Frank made a little hopeless gesture of impatience.
"Lazy, industrious—industrious, lazy; what have those to do with it? You don't understand me a bit. When the time has come that I should paint, I do so inevitably; if the time has not come, it is impossible for me to paint. I know that you think artists are idle, desultory, Bohemian, irregular. That is part of their nature as artists. A man who grinds out so much a day is not and cannot be an artist. The sap flows, and we bud; the sap recedes, and for us it is winter-time. You do not call a tree lazy in winter because it does not put out leaves?"
"But a tree, at any rate, is regular," said Margery; "besides, evergreens."
"Yes, and everlasting flowers," said Frank, impatiently. "The tree is only a simile. But we are not dead when we don't produce any more than the tree is dead in December."

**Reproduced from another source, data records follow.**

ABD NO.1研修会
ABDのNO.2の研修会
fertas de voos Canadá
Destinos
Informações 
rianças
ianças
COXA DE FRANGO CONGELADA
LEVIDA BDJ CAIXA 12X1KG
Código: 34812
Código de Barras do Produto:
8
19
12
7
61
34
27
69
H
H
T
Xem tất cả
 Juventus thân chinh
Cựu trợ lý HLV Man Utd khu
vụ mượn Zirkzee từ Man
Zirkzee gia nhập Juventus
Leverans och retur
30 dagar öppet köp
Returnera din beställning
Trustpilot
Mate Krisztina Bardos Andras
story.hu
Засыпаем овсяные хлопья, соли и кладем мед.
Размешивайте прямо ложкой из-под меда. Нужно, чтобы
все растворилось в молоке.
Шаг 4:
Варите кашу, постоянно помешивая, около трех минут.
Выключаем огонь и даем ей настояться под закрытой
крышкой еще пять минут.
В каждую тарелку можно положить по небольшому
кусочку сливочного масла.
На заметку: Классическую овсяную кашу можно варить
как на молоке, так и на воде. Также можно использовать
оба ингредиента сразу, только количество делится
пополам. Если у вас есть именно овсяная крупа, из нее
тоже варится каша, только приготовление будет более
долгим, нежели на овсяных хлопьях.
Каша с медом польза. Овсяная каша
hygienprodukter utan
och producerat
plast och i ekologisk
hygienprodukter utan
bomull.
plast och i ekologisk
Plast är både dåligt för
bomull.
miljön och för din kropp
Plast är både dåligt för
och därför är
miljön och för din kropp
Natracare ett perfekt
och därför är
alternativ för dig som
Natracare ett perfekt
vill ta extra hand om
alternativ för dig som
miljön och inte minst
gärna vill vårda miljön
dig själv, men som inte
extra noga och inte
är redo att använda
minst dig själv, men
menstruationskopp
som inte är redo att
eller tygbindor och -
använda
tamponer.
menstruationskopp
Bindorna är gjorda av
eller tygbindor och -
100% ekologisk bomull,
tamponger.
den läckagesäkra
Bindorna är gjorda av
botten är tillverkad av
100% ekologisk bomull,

Margery frowned. This theory of Frank's was her pet aversion, but she could not get him to give it up.
"Then do you mean to say that all effort is valueless?"
"No, no!" cried Frank; "the whole process of production is frantic, passionate effort to realize what one sees. But no amount of effort will make one see anything. I could do you a picture, which you would probably think very pretty, every day, if you liked, of 'Love in a Cottage,' or some such inanity."
Jack crossed his legs, thoughtfully.
"The great objection of love in a cottage," he said, "is that it is so hard to find a really suitable cottage."